There are two types of symptoms of fraud that may occur in the data – known and unknown. The ideal situation is one where the risks are measurable and the symptoms known. In these cases, it is possible to develop specific tests to look for symptoms. However, sometimes the symptoms are not well-known or understood. Another approach looks for anomalies or patterns in the data to detect symptoms of fraud – unknown symptoms. Fraud in particular, often looks different than a normal transaction – but is hidden by the volume of transactions. The fraudulent transactions often follow an unusual pattern or trend, such as an excessive use of management override to bypass key controls. By filtering, sorting, summing, and performing other manipulations on the data, the fraud transactions often stand out. A filter can easily identify instances where contracting authority was exceeded (e.g. contracts over the contracting limit for the individual) or avoided (e.g. split contracts). A simple sort on credit card number, insurance policy number, invoice number, vendor name, employee number, etc will quickly reveal transactions that are not within the normal pattern (e.g. insurance policies that start with ‘9’ where all others start with the year “2014”). Examining key dates can find fraud – for example reviewing the date the contract bid was submitted to find bids submitted after bid close date; or identifying patterns in the contracts such as the ‘last bid wins’. A review of the completeness and integrity of the data can highlight fraudulent transactions – for example, examining mandatory fields to identify instances where there is no employee number, or an invalid employee number, but the employee is still being paid; or negative receipt quantities where the receiving clerk is entering negative “receipts” to lower the inventory levels in the inventory system and then stealing the “excess” items. Comparisons of data in different systems can also identify frauds such as persons on the payroll who are not in the employee database or can highlight unusual rates of pay.

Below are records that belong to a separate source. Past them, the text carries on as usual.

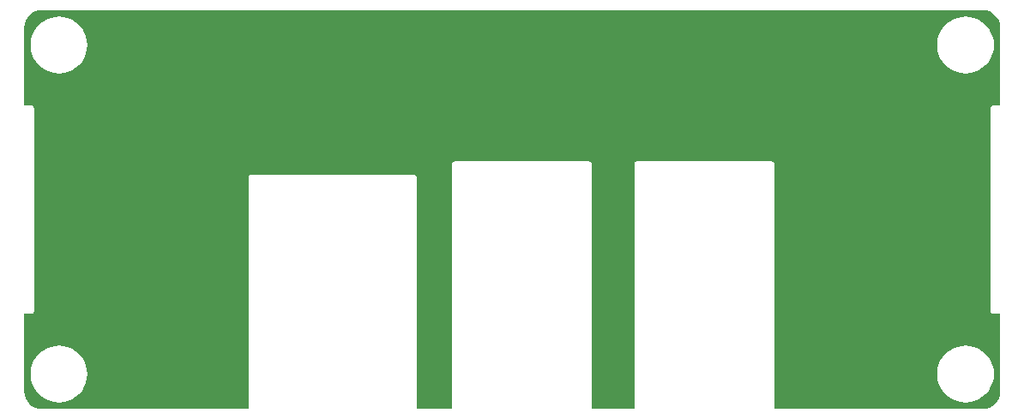
<source format=gtl>
G04*
G04 #@! TF.GenerationSoftware,Altium Limited,Altium Designer,23.0.1 (38)*
G04*
G04 Layer_Physical_Order=1*
G04 Layer_Color=255*
%FSLAX25Y25*%
%MOIN*%
G70*
G04*
G04 #@! TF.SameCoordinates,FEFC64D0-FB10-4D50-9D40-DAED1BB74A73*
G04*
G04*
G04 #@! TF.FilePolarity,Positive*
G04*
G01*
G75*
G36*
X107807Y256095D02*
X473555Y256095D01*
X473569Y256098D01*
X474873Y255969D01*
X476141Y255585D01*
X477309Y254960D01*
X478333Y254120D01*
X479173Y253096D01*
X479797Y251928D01*
X480182Y250661D01*
X480310Y249356D01*
X480308Y249342D01*
Y218968D01*
X477689D01*
X477260Y218883D01*
X476896Y218639D01*
X476653Y218276D01*
X476567Y217846D01*
Y139106D01*
X476653Y138677D01*
X476896Y138313D01*
X477260Y138070D01*
X477689Y137985D01*
X480308D01*
Y107610D01*
X480310Y107597D01*
X480182Y106292D01*
X479797Y105025D01*
X479173Y103857D01*
X478333Y102833D01*
X477309Y101992D01*
X476141Y101368D01*
X474873Y100984D01*
X473569Y100855D01*
X473555Y100858D01*
X392488D01*
Y137100D01*
Y196155D01*
X392410Y196545D01*
X392189Y196876D01*
X391859Y197097D01*
X391468Y197175D01*
X339106D01*
X338716Y197097D01*
X338385Y196876D01*
X338164Y196545D01*
X338087Y196155D01*
Y137100D01*
Y100858D01*
X321622D01*
Y137100D01*
Y196155D01*
X321544Y196545D01*
X321323Y196876D01*
X320992Y197097D01*
X320602Y197175D01*
X268240D01*
X267850Y197097D01*
X267519Y196876D01*
X267298Y196545D01*
X267220Y196155D01*
Y137100D01*
Y100858D01*
X253512D01*
Y137100D01*
Y191037D01*
X253434Y191427D01*
X253213Y191758D01*
X252882Y191979D01*
X252492Y192057D01*
X189106D01*
X188716Y191979D01*
X188385Y191758D01*
X188164Y191427D01*
X188087Y191037D01*
Y137100D01*
Y100858D01*
X107807D01*
X107793Y100855D01*
X106489Y100984D01*
X105221Y101368D01*
X104053Y101992D01*
X103030Y102833D01*
X102189Y103857D01*
X101565Y105025D01*
X101180Y106292D01*
X101052Y107597D01*
X101055Y107610D01*
Y137985D01*
X103673D01*
X104102Y138070D01*
X104466Y138313D01*
X104709Y138677D01*
X104795Y139106D01*
Y217846D01*
X104709Y218276D01*
X104466Y218639D01*
X104102Y218883D01*
X103673Y218968D01*
X101055D01*
Y249342D01*
X101052Y249356D01*
X101180Y250661D01*
X101565Y251928D01*
X102189Y253096D01*
X103030Y254120D01*
X104053Y254960D01*
X105221Y255585D01*
X106489Y255969D01*
X107793Y256098D01*
X107807Y256095D01*
D02*
G37*
%LPC*%
G36*
X114500Y253487D02*
X112774Y253351D01*
X111090Y252947D01*
X109491Y252284D01*
X108014Y251380D01*
X106698Y250255D01*
X105573Y248938D01*
X104668Y247462D01*
X104006Y245863D01*
X103602Y244179D01*
X103466Y242453D01*
X103602Y240727D01*
X104006Y239043D01*
X104668Y237443D01*
X105573Y235967D01*
X106698Y234650D01*
X108014Y233526D01*
X109491Y232621D01*
X111090Y231959D01*
X112774Y231555D01*
X114500Y231419D01*
X116226Y231555D01*
X117910Y231959D01*
X119509Y232621D01*
X120986Y233526D01*
X122302Y234650D01*
X123427Y235967D01*
X124331Y237443D01*
X124994Y239043D01*
X125398Y240727D01*
X125534Y242453D01*
X125398Y244179D01*
X124994Y245863D01*
X124331Y247462D01*
X123427Y248938D01*
X122302Y250255D01*
X120986Y251380D01*
X119509Y252284D01*
X117910Y252947D01*
X116226Y253351D01*
X114500Y253487D01*
D02*
G37*
G36*
X466862Y253487D02*
X465136Y253351D01*
X463452Y252947D01*
X461853Y252284D01*
X460377Y251380D01*
X459060Y250255D01*
X457935Y248938D01*
X457031Y247462D01*
X456368Y245863D01*
X455964Y244179D01*
X455828Y242453D01*
X455964Y240727D01*
X456368Y239043D01*
X457031Y237443D01*
X457935Y235967D01*
X459060Y234650D01*
X460377Y233526D01*
X461853Y232621D01*
X463452Y231959D01*
X465136Y231555D01*
X466862Y231419D01*
X468588Y231555D01*
X470272Y231959D01*
X471872Y232621D01*
X473348Y233526D01*
X474664Y234650D01*
X475789Y235967D01*
X476694Y237443D01*
X477356Y239043D01*
X477761Y240727D01*
X477896Y242453D01*
X477761Y244179D01*
X477356Y245863D01*
X476694Y247462D01*
X475789Y248938D01*
X474664Y250255D01*
X473348Y251380D01*
X471872Y252284D01*
X470272Y252947D01*
X468588Y253351D01*
X466862Y253487D01*
D02*
G37*
G36*
X114500Y125534D02*
X112774Y125398D01*
X111090Y124994D01*
X109491Y124331D01*
X108014Y123427D01*
X106698Y122302D01*
X105573Y120986D01*
X104668Y119509D01*
X104006Y117910D01*
X103602Y116226D01*
X103466Y114500D01*
X103602Y112774D01*
X104006Y111090D01*
X104668Y109491D01*
X105573Y108014D01*
X106698Y106698D01*
X108014Y105573D01*
X109491Y104668D01*
X111090Y104006D01*
X112774Y103602D01*
X114500Y103466D01*
X116226Y103602D01*
X117910Y104006D01*
X119509Y104668D01*
X120986Y105573D01*
X122302Y106698D01*
X123427Y108014D01*
X124331Y109491D01*
X124994Y111090D01*
X125398Y112774D01*
X125534Y114500D01*
X125398Y116226D01*
X124994Y117910D01*
X124331Y119509D01*
X123427Y120986D01*
X122302Y122302D01*
X120986Y123427D01*
X119509Y124331D01*
X117910Y124994D01*
X116226Y125398D01*
X114500Y125534D01*
D02*
G37*
G36*
X466862Y125534D02*
X465136Y125398D01*
X463452Y124994D01*
X461853Y124331D01*
X460377Y123427D01*
X459060Y122302D01*
X457935Y120986D01*
X457031Y119509D01*
X456368Y117910D01*
X455964Y116226D01*
X455828Y114500D01*
X455964Y112774D01*
X456368Y111090D01*
X457031Y109491D01*
X457935Y108014D01*
X459060Y106698D01*
X460377Y105573D01*
X461853Y104668D01*
X463452Y104006D01*
X465136Y103602D01*
X466862Y103466D01*
X468588Y103602D01*
X470272Y104006D01*
X471872Y104668D01*
X473348Y105573D01*
X474664Y106698D01*
X475789Y108014D01*
X476694Y109491D01*
X477356Y111090D01*
X477761Y112774D01*
X477896Y114500D01*
X477761Y116226D01*
X477356Y117910D01*
X476694Y119509D01*
X475789Y120986D01*
X474664Y122302D01*
X473348Y123427D01*
X471872Y124331D01*
X470272Y124994D01*
X468588Y125398D01*
X466862Y125534D01*
D02*
G37*
%LPD*%
M02*

</source>
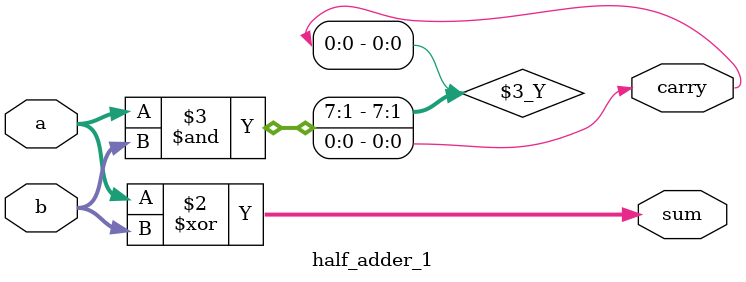
<source format=v>
module half_adder_1(a,b,sum,carry);
  input [7:0]a,b;
  output reg[7:0]sum;
  output carry;
  always@(*)begin
    sum=a^b;
    carry=a&b;
  end
endmodule

</source>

Data analysis can provide you with an indication of where to look and what to look for. It can focus your review; and help you to rule out transactions that are correct. In addition, with known frauds, you can use it to size the extent of the loss. You can also use it to see if the same symptoms are occurring elsewhere. Finally, in many cases, data analysis will be a direct pointer to the critical evidence – the forged check, the serial number of the stolen item, or the evidence of collusion.
Lessons-Learned – using analytics to detect possible frauds is only the start. I have successfully identified possible fraudsters and then failed to follow through sufficiently to “prove” the fraud. As a result, they got off the hook. At the same time, I have run analytics that looked pretty solid, but in the end exceptions, misinterpretation (or even worse – incorrect analysis) falsely identified the person as a fraudster. You have to pursue the guilty and protect the innocent. In either case, it is important to validate and verify; and then trust your analysis so that you don’t fall for the misdirection and excuses you are being fed by the guilty parties.